Lu’s study reports the novel small molecules that target Rho family small signaling guanine nucleotide-binding proteins, known as GTPases. The study focuses on the use of computer-assisted virtual screening to discover the first of such small molecules that targets the Cdc42 subclass of proteins and its activator, intersectin, and disrupts Cdc42-mediated cellular processes.

Signaling through the Rho GTPase pathway allows cells to accomplish a number of tasks including membrane trafficking, cell cycle control and the regulation of cytoskeletal organization, which strongly influences cell morphology and motility as well as the ultimate fate of the cell. Many human pathological conditions including cancer and neurological disorders involve Rho GTPase dysfunction or de-regulation, making small G-proteins prime candidates for pharmaceutical intervention. 

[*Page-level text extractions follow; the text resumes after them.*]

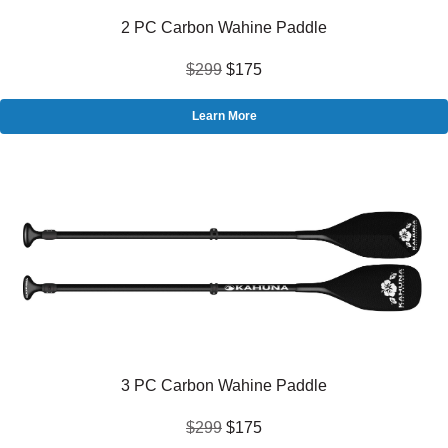
2 PC Carbon Wahine Paddle
$299
$175
Learn More
3 PC Carbon Wahine Paddle
$299
$175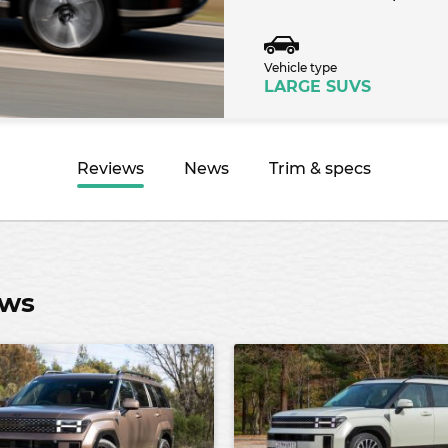
Vehicle type
LARGE SUVS
Reviews
News
Trim & specs
ews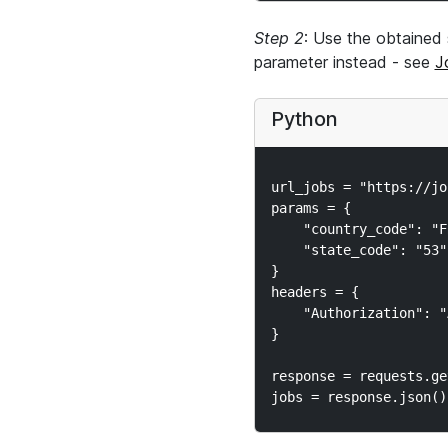
Step 2
: Use the obtained 
parameter instead - see
J
Python
url_jobs = "https://jo
params = {

    "country_code": "FR
    "state_code": "53"

}

headers = {

    "Authorization": "
}

response = requests.ge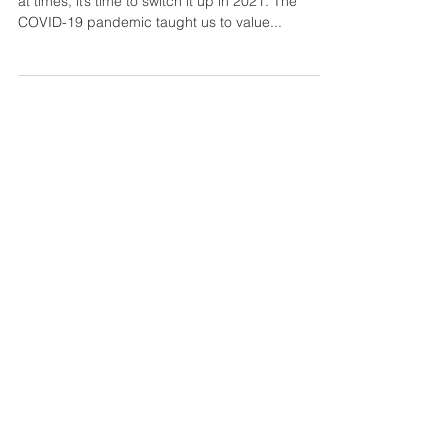
Why Spending Time In Your
Garden Will Make You Ten Times
Healthier
If you adore your backyard but feel you neglect it
at times, it’s time to switch it up in 2021. The
COVID-19 pandemic taught us to value...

ECU doctoral student Amy Friesland is a co-first author of this article. Lu collaborated with the laboratories of Dr. Yan-Hua Chen in the ECU Department of Anatomy and Cell Biology of Brody School of Medicine as well as with scientists in China. The study is funded in part by grants of nearly $1.2 million from the National Cancer Institute and by the Harriet and John Wooten Laboratory for Alzheimer’s and Neurodegenerative Diseases Research at ECU.